Wrong transfusion based hemolysis
Literature In autoimmune haemolytic anaemia , the auto antibodies are mostly pan reactive and react with autologous as well as allogenic cells. PBF in AIHA shows microcytosis, mild neutrophilic leucocytosis, and reticulocytosis. Fragmented red cells, and nucleated red cells may be present The blood transfusions are avoided as far as possible. The auto antibodies have masking effect so detection of underlying alloantibodies is very difficult. Increase survival rate of RBCs have been observed whenever antigen negative blood cells is given to the patient . Finding a compatible Blood unit is practically impossible, so least incompatible unit is chosen when the transfusion is unavoidable
Treatment 1 . Majority of patients respond to corticosteroids (1 mg/kg body weight/day ). Steroids inhibit macrophage phagocytosis and reduce synthesis of antibodies by spleen. 2 . Splenectomy is indicated when improvement does not occur with corticosteroids. Splenectomy removes the major site of red cell destruction in AIHA. 3 . Rituximab (monoclonal antibody against CD20 antigen of B lymphocytes) is another option for unresponsive cases. 4. Other forms of treatment which may be of benefit are azathioprine, cyclophosphamide, and cyclosporine. 5. Blood transfusion is only a supportive treatment.
LIMITATIONS Bone marrow examination not done due to recent transfusion. Hb electrophoresis not done due to recent transfusion. Erythropoeitin levels not done to evaluate red cell production.
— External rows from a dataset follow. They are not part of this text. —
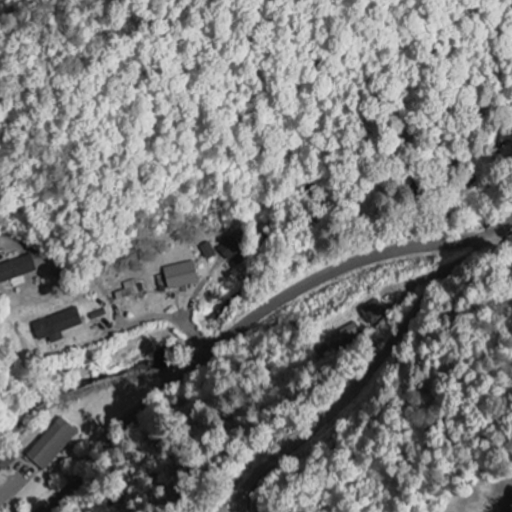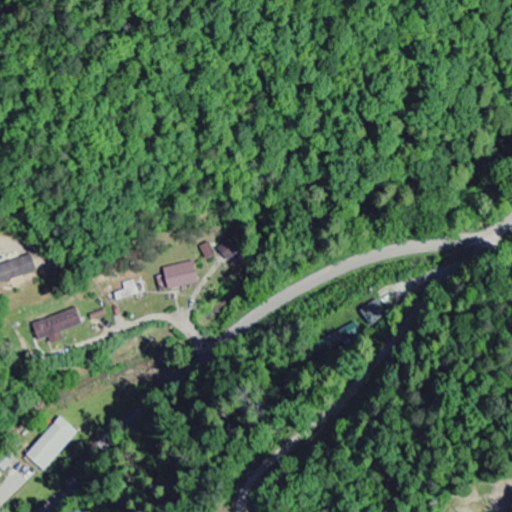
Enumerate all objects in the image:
building: (228, 250)
building: (206, 252)
building: (15, 269)
building: (179, 277)
road: (247, 314)
building: (55, 327)
road: (368, 374)
building: (52, 446)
cURRENTLY Signs of hemolysis have been nearly dissolved. Signs of any significant auto/alloantibodies have resolved. Current Hb of the patient is 11g/dl after transfusion of 12 PRBC units in around 45 days (no transfusion reaction reported). Final diagnosis- Autoimmune hemolytic anemia due to underlying disease condition/idiopathic/wrong transfusion related, now recovering with normal S. bilirubin, LDH levels and being managed under the cover of antibiotics, iron folic acid supplementation, steroid therapy along with supportive transfusion therapy.